7 Haziran’dan önce koalisyon ihtimalleri içinde nelerin olmaması gerektiğini yazmıştım. Bugün gelinen noktada MHP’nin anlaşılmaz ve hatta siyaset dışı tavrı, olmaması gereken bir şıkkı kendiliğinden elemiş oldu. Haziran seçimleri sonrasında ne yaptığını tam olarak anlayamadığımız bir MHP izliyoruz. Politika desen değil, sokak siyaseti desen değil, armutlarla elmaları toplamaya çalışan garip bir şey yapıyorlar.

“Şey” diyorum çünkü hakikaten seçimin ilk gününden, meclis başkanlığı seçimine, yaptıkları saçma sapan açıklamalara kadar, ne olduğunu anlamlandıracak kavramı bir türlü bulamıyorum. MHP ortaklığındaki bir koalisyonun ülkeyi ortadoğuda nerey sürükleyebileceği konusuna hiç girmiyorum.

Peki bu şartlar altında başka bir koalisyon olur mu?

Bal gibi olur.

En büyük örneği Almanya olmak üzere bir çok Avrupa ülkesi koalisyonlar ile idare ediliyor. Sosyal demokratlar ve muhafazakar demokratlar pekala birlikte koalisyon kurabiliyor. Verilen oyların %65’ini temsil edecek, büyük koalisyona “Evet” diyorum. AKP ve CHP kendilerine verilen “ortaklık görevini” pekala yürütebilir. Burada belirleyici olan CHP’nin böyle bir koalisyonda yapabilecekleri olur.
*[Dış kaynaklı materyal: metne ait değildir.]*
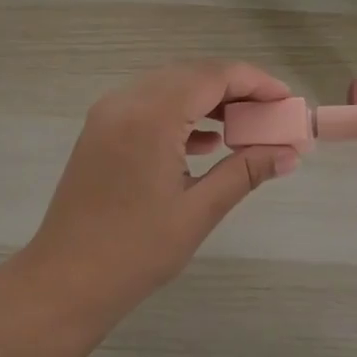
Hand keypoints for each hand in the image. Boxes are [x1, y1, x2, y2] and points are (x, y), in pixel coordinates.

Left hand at [21, 62, 300, 333]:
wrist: (66, 281)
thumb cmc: (135, 251)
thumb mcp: (198, 211)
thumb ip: (245, 171)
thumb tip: (289, 153)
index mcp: (150, 116)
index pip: (212, 76)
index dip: (255, 82)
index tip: (287, 100)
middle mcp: (125, 103)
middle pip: (190, 75)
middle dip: (234, 90)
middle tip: (271, 115)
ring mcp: (107, 116)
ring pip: (168, 88)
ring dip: (207, 101)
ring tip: (245, 128)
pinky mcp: (99, 133)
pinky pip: (147, 107)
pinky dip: (180, 115)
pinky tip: (206, 143)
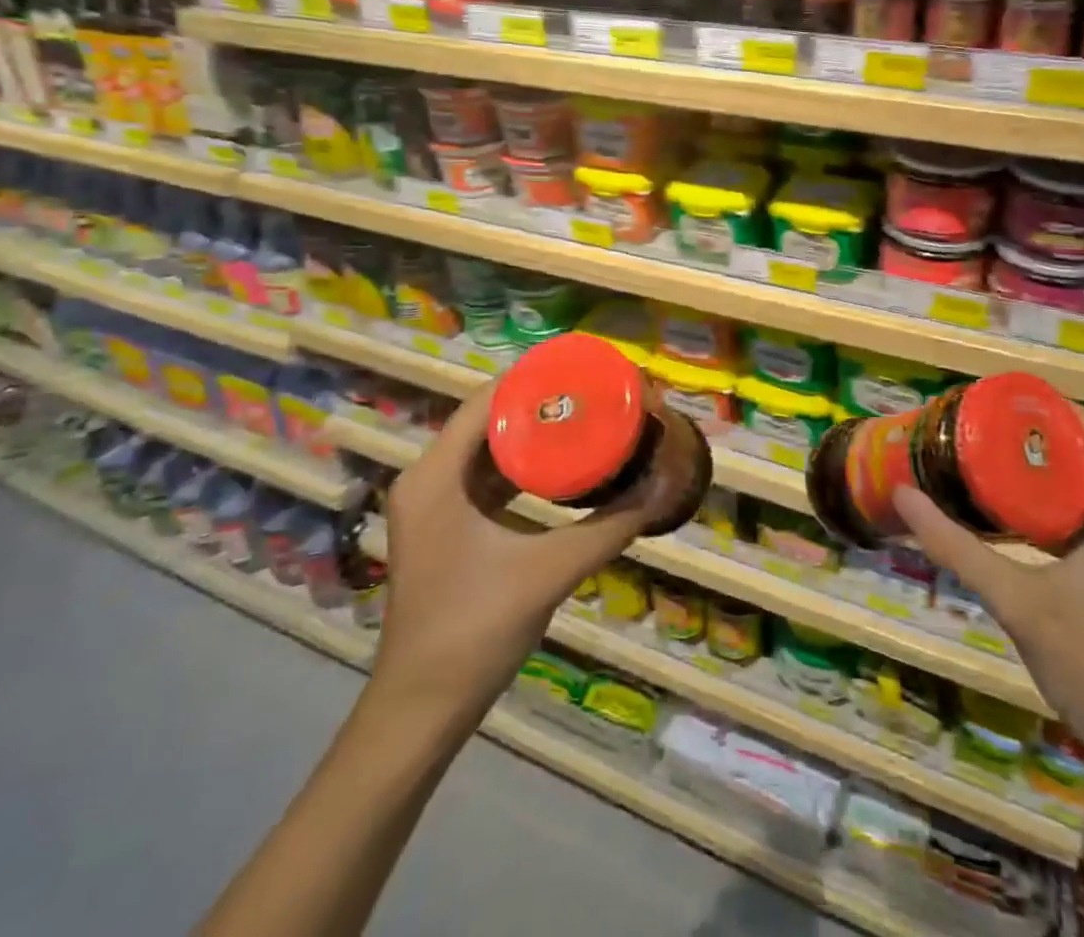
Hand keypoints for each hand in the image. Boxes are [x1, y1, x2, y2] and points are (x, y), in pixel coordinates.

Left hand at [371, 380, 677, 721]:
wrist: (421, 709)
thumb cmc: (475, 629)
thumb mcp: (548, 571)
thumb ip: (607, 528)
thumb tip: (662, 489)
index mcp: (435, 475)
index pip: (484, 402)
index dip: (531, 382)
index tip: (580, 373)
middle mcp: (427, 479)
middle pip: (485, 422)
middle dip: (538, 408)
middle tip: (590, 397)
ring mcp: (431, 506)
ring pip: (484, 452)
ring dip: (529, 437)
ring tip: (582, 422)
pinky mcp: (443, 529)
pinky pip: (483, 481)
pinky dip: (518, 469)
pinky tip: (559, 469)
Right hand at [895, 404, 1083, 773]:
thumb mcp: (1016, 601)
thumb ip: (956, 546)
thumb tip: (902, 495)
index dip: (1039, 407)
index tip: (987, 398)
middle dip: (1029, 436)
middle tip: (972, 428)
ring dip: (1040, 470)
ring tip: (982, 458)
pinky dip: (1053, 502)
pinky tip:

CHP, toplumun büyük bir kesminin ve kendisine oy vermiş olanların haklarını; hukuksal zeminden, sokağa kadar korur ise, işçi ve kadın hakları konusunda atılacak adımlara öncülük eder ise, darmadağın olmuş adalet sisteminin yeniden inşasında etkin rol alabilir ise, Kürt sorununun çözümünde adımlarını hızlandırabilir ise, dış politikadaki çılgınlıklara dur diyebilir ise, toplumsal gerginliği azaltacak siyaset dilinin kullanıma sokulmasını destekler ise, yeni Anayasa için güç birliğine varım der ise; çok da güzel olur pek de güzel olur.

Ülkedeki gerilim atmosferinin dağılması için büyük bir umuttur bu koalisyon. 3 gün mü surer beş gün mü, altı ay mı, dört sene mi bilemem. ama ülkeye nefes aldırır bu koalisyon.

Denemeye değerdir, neden olmasındır.

AKP ve CHP üyelerini, gönül verenlerini, bu koalisyon üzerine gerçekten düşünmeye davet ediyorum.

Pide mevzusu...

Salakçadır, aptalcadır, şapşalcadır, işgüzarlıktır, kendini bilmez bir yalakanın soytarılığıdır. AKP’nin en büyük düşmanı bu kraldan çok kralcılardır. Adam pide üzerine bunu yazdığında, sizlerin hoşuna gideceğini düşünüyor.

Olayın vehametinin farkında mısınız?

Düşünüyor derken lafın gelişi tabi ki. Kral çıplak diyenlere biraz daha fazla kulak verseydiniz, böyle saçma sapan, kepaze olaylar ile karşılaşmazdınız.

Bisiklet yolları...

Şehrimiz ova olmanın da verdiği sorumluluk ile, Türkiye’de bisiklet ortalamasında önlerde yer alıyor. Her köşe başında, ana caddede, sokakta, bisikleti ile yol alan insanımıza rastlamak mümkün. Yazın kendini göstermesi ile birlikte bu sayı iyice artmış durumda. Lakin bu sayı ilimizde yeteri kadar değer görmüyor.

Bisikletlilerin yoğunlukta kullandığı artellerde bırakın rahatça yol almayı, her gün canlarını bir kaç trafik magandasının elinden zor kurtarıyor. Çark caddesinde insanlar bisikletlerinden indiriliyor, zabıta eliyle el konuluyor. Parklar içinde bisiklet kullanmak yasak.

Yahu, bu bisikletliler ne etti size bu kadar?

Bisiklet yollarını kullanılır hale getirin, araçların bu alanlara park etmesi ile etkin mücadele edin; Çark caddesi ve bisiklet yolu olmayan ana artellere yol güvenliğini ve yaya güvenliğini tehlikeye atmadan bisikletlerin yol alabileceği alternatifleri hayata geçirin. Bu çevreci, insan dostu araca ve sürücülerine daha iyi davranın. Şehri yönetenler; büyük araçlarınızdan inin sizler de bisiklete binin. Göreceksiniz daha mutlu olacaksınız.